Document extract:
◆ ◆ ◆
The Maximally Great Argument for Arminianism: Evan Minton Responds (Sort of)

by | May 6, 2020 | Theology | 2 comments

Where do I start with Evan Minton’s sort of response to my criticism of his argument? Well, first of all, the title of his response to me is wrong: “The Maximally Great Argument against Calvinism” is not the name of the argument I criticized. I criticized the article in as it was titled originally and that appears in the title of this post and here.

Evan’s first criticism of me concerns “Perfect Being Theology.” A subject that I really didn’t address because I view it as an unnecessary distraction. Minton says, “Here, right off the bat, Mr. Dingess makes a philosophical boner. He shows absolutely no understanding of Perfect Being Theology or how one concludes that Perfect Being Theology is true. One could hold to Perfect Being Theology without being a proponent of any version of The Ontological Argument For God’s Existence whatsoever. However, if any version of The Ontological Argument is sound, it not only proves that God exists, but it proves that a Perfect Being or A Maximally Great Being (MGB) exists.”
◆ ◆ ◆
(Stored data entries)
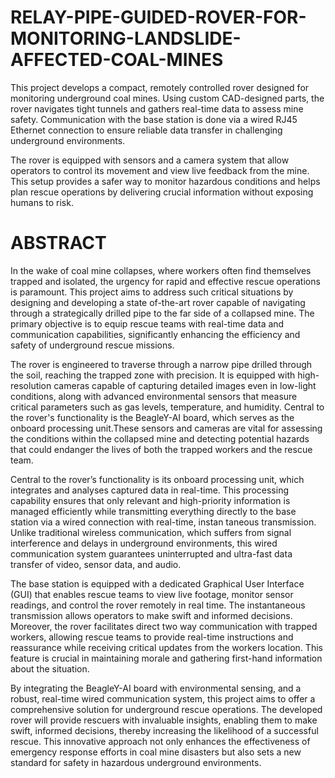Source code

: # RELAY-PIPE-GUIDED-ROVER-FOR-MONITORING-LANDSLIDE-AFFECTED-COAL-MINES
This project develops a compact, remotely controlled rover designed for monitoring underground coal mines. Using custom CAD-designed parts, the rover navigates tight tunnels and gathers real-time data to assess mine safety. Communication with the base station is done via a wired RJ45 Ethernet connection to ensure reliable data transfer in challenging underground environments.

The rover is equipped with sensors and a camera system that allow operators to control its movement and view live feedback from the mine. This setup provides a safer way to monitor hazardous conditions and helps plan rescue operations by delivering crucial information without exposing humans to risk.
# ABSTRACT
In the wake of coal mine collapses, where workers often find themselves trapped and
 isolated, the urgency for rapid and effective rescue operations is paramount. This
 project aims to address such critical situations by designing and developing a state
of-the-art rover capable of navigating through a strategically drilled pipe to the far side
 of a collapsed mine. The primary objective is to equip rescue teams with real-time
 data and communication capabilities, significantly enhancing the efficiency and safety
 of underground rescue missions.
 
 The rover is engineered to traverse through a narrow pipe drilled through the soil,
 reaching the trapped zone with precision. It is equipped with high-resolution cameras
 capable of capturing detailed images even in low-light conditions, along with advanced
 environmental sensors that measure critical parameters such as gas levels, temperature,
 and humidity. Central to the rover's functionality is the BeagleY-AI board, which serves as the onboard processing unit.These sensors and cameras are vital for assessing the conditions within
 the collapsed mine and detecting potential hazards that could endanger the lives of both
 the trapped workers and the rescue team.
 
 Central to the rover’s functionality is its onboard processing unit, which integrates
 and analyses captured data in real-time. This processing capability ensures that
 only relevant and high-priority information is managed efficiently while transmitting
 everything directly to the base station via a wired connection with real-time, instan
taneous transmission. Unlike traditional wireless communication, which suffers from
 signal interference and delays in underground environments, this wired communication
 system guarantees uninterrupted and ultra-fast data transfer of video, sensor data, and
 audio.
 
 The base station is equipped with a dedicated Graphical User Interface (GUI)
 that enables rescue teams to view live footage, monitor sensor readings, and control
the rover remotely in real time. The instantaneous transmission allows operators
 to make swift and informed decisions. Moreover, the rover facilitates direct two
way communication with trapped workers, allowing rescue teams to provide real-time
 instructions and reassurance while receiving critical updates from the workers location.
 This feature is crucial in maintaining morale and gathering first-hand information about
 the situation.
 
 By integrating the BeagleY-AI board with environmental sensing, and a robust, real-time
 wired communication system, this project aims to offer a comprehensive solution
 for underground rescue operations. The developed rover will provide rescuers
 with invaluable insights, enabling them to make swift, informed decisions, thereby
 increasing the likelihood of a successful rescue. This innovative approach not only
 enhances the effectiveness of emergency response efforts in coal mine disasters but
 also sets a new standard for safety in hazardous underground environments.
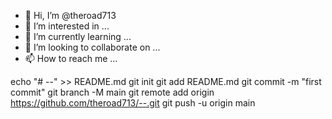 - 👋 Hi, I’m @theroad713
- 👀 I’m interested in ...
- 🌱 I’m currently learning ...
- 💞️ I’m looking to collaborate on ...
- 📫 How to reach me ...

<!---
theroad713/theroad713 is a ✨ special ✨ repository because its `README.md` (this file) appears on your GitHub profile.
You can click the Preview link to take a look at your changes.
--->
echo "# --" >> README.md
git init
git add README.md
git commit -m "first commit"
git branch -M main
git remote add origin https://github.com/theroad713/--.git
git push -u origin main
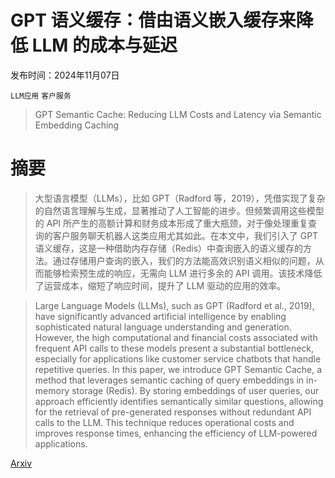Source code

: # GPT 语义缓存：借由语义嵌入缓存来降低 LLM 的成本与延迟

发布时间：2024年11月07日

`LLM应用` `客户服务`

> GPT Semantic Cache: Reducing LLM Costs and Latency via Semantic Embedding Caching

# 摘要

> 大型语言模型（LLMs），比如 GPT（Radford 等，2019），凭借实现了复杂的自然语言理解与生成，显著推动了人工智能的进步。但频繁调用这些模型的 API 所产生的高额计算和财务成本形成了重大瓶颈，对于像处理重复查询的客户服务聊天机器人这类应用尤其如此。在本文中，我们引入了 GPT 语义缓存，这是一种借助内存存储（Redis）中查询嵌入的语义缓存的方法。通过存储用户查询的嵌入，我们的方法能高效识别语义相似的问题，从而能够检索预生成的响应，无需向 LLM 进行多余的 API 调用。该技术降低了运营成本，缩短了响应时间，提升了 LLM 驱动的应用的效率。

> Large Language Models (LLMs), such as GPT (Radford et al., 2019), have significantly advanced artificial intelligence by enabling sophisticated natural language understanding and generation. However, the high computational and financial costs associated with frequent API calls to these models present a substantial bottleneck, especially for applications like customer service chatbots that handle repetitive queries. In this paper, we introduce GPT Semantic Cache, a method that leverages semantic caching of query embeddings in in-memory storage (Redis). By storing embeddings of user queries, our approach efficiently identifies semantically similar questions, allowing for the retrieval of pre-generated responses without redundant API calls to the LLM. This technique reduces operational costs and improves response times, enhancing the efficiency of LLM-powered applications.

[Arxiv](https://arxiv.org/abs/2411.05276)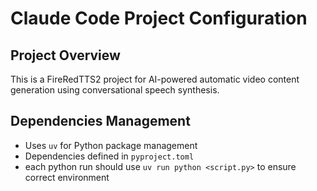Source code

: # Claude Code Project Configuration

## Project Overview

This is a FireRedTTS2 project for AI-powered automatic video content generation using conversational speech synthesis.

## Dependencies Management

- Uses `uv` for Python package management
- Dependencies defined in `pyproject.toml`
- each python run should use `uv run python <script.py>` to ensure correct environment
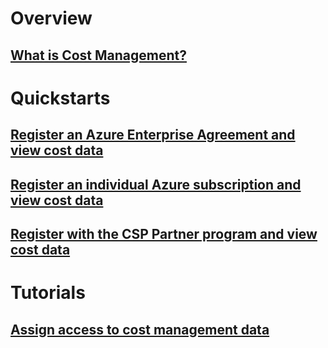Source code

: # Overview
## [What is Cost Management?](overview.md)

# Quickstarts
## [Register an Azure Enterprise Agreement and view cost data](quick-register-ea.md)
## [Register an individual Azure subscription and view cost data](quick-register-azure-sub.md)
## [Register with the CSP Partner program and view cost data](quick-register-csp.md)


# Tutorials
## [Assign access to cost management data](tutorial-user-access.md)
<!--
## [Review usage and costs ](tutorial-review-usage.md)
## [Manage costs](tutorial-manage-costs.md)
## [Forecast spending and optimize costs](tutorial-forecast-spending.md)
-->

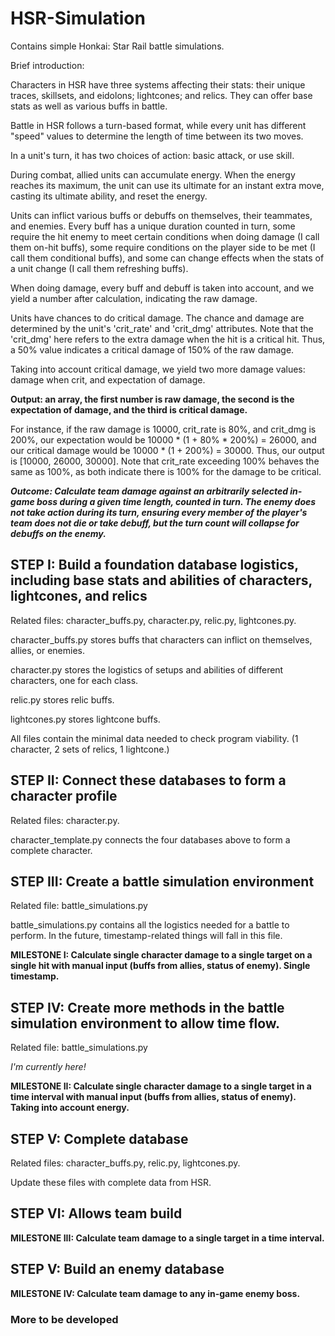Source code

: # HSR-Simulation

Contains simple Honkai: Star Rail battle simulations.

Brief introduction:

Characters in HSR have three systems affecting their stats: their unique traces, skillsets, and eidolons; lightcones; and relics. They can offer base stats as well as various buffs in battle.

Battle in HSR follows a turn-based format, while every unit has different "speed" values to determine the length of time between its two moves.

In a unit's turn, it has two choices of action: basic attack, or use skill.

During combat, allied units can accumulate energy. When the energy reaches its maximum, the unit can use its ultimate for an instant extra move, casting its ultimate ability, and reset the energy.

Units can inflict various buffs or debuffs on themselves, their teammates, and enemies. Every buff has a unique duration counted in turn, some require the hit enemy to meet certain conditions when doing damage (I call them on-hit buffs), some require conditions on the player side to be met (I call them conditional buffs), and some can change effects when the stats of a unit change (I call them refreshing buffs).

When doing damage, every buff and debuff is taken into account, and we yield a number after calculation, indicating the raw damage.

Units have chances to do critical damage. The chance and damage are determined by the unit's 'crit_rate' and 'crit_dmg' attributes. Note that the 'crit_dmg' here refers to the extra damage when the hit is a critical hit. Thus, a 50% value indicates a critical damage of 150% of the raw damage.

Taking into account critical damage, we yield two more damage values: damage when crit, and expectation of damage.

**Output: an array, the first number is raw damage, the second is the expectation of damage, and the third is critical damage.**

For instance, if the raw damage is 10000, crit_rate is 80%, and crit_dmg is 200%, our expectation would be 10000 * (1 + 80% * 200%) = 26000, and our critical damage would be 10000 * (1 + 200%) = 30000. Thus, our output is [10000, 26000, 30000]. Note that crit_rate exceeding 100% behaves the same as 100%, as both indicate there is 100% for the damage to be critical.

***Outcome: Calculate team damage against an arbitrarily selected in-game boss during a given time length, counted in turn. The enemy does not take action during its turn, ensuring every member of the player's team does not die or take debuff, but the turn count will collapse for debuffs on the enemy.***

## STEP I: Build a foundation database logistics, including base stats and abilities of characters, lightcones, and relics

Related files: character_buffs.py, character.py, relic.py, lightcones.py.

character_buffs.py stores buffs that characters can inflict on themselves, allies, or enemies.

character.py stores the logistics of setups and abilities of different characters, one for each class.

relic.py stores relic buffs.

lightcones.py stores lightcone buffs.

All files contain the minimal data needed to check program viability. (1 character, 2 sets of relics, 1 lightcone.)

## STEP II: Connect these databases to form a character profile

Related files: character.py.

character_template.py connects the four databases above to form a complete character.

## STEP III: Create a battle simulation environment

Related file: battle_simulations.py

battle_simulations.py contains all the logistics needed for a battle to perform. In the future, timestamp-related things will fall in this file.

**MILESTONE I: Calculate single character damage to a single target on a single hit with manual input (buffs from allies, status of enemy). Single timestamp.**

## STEP IV: Create more methods in the battle simulation environment to allow time flow.

Related file: battle_simulations.py

*I'm currently here!*

**MILESTONE II: Calculate single character damage to a single target in a time interval with manual input (buffs from allies, status of enemy). Taking into account energy.**

## STEP V: Complete database

Related files: character_buffs.py, relic.py, lightcones.py.

Update these files with complete data from HSR.

## STEP VI: Allows team build

**MILESTONE III: Calculate team damage to a single target in a time interval.**

## STEP V: Build an enemy database

**MILESTONE IV: Calculate team damage to any in-game enemy boss.**

### More to be developed

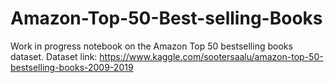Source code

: # Amazon-Top-50-Best-selling-Books
Work in progress notebook on the Amazon Top 50 bestselling books dataset.
Dataset link: https://www.kaggle.com/sootersaalu/amazon-top-50-bestselling-books-2009-2019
◆ ◆ ◆
Problem requirements: Reproduce the post on the Maximally Great Argument between "by | May 6, 2020" and "post and here.", inclusive, swapping "criticized" for "critiqued".

Output of the task:
by | May 6, 2020 | Theology | 2 comments

Where do I start with Evan Minton’s sort of response to my criticism of his argument? Well, first of all, the title of his response to me is wrong: “The Maximally Great Argument against Calvinism” is not the name of the argument I critiqued. I critiqued the article in as it was titled originally and that appears in the title of this post and here.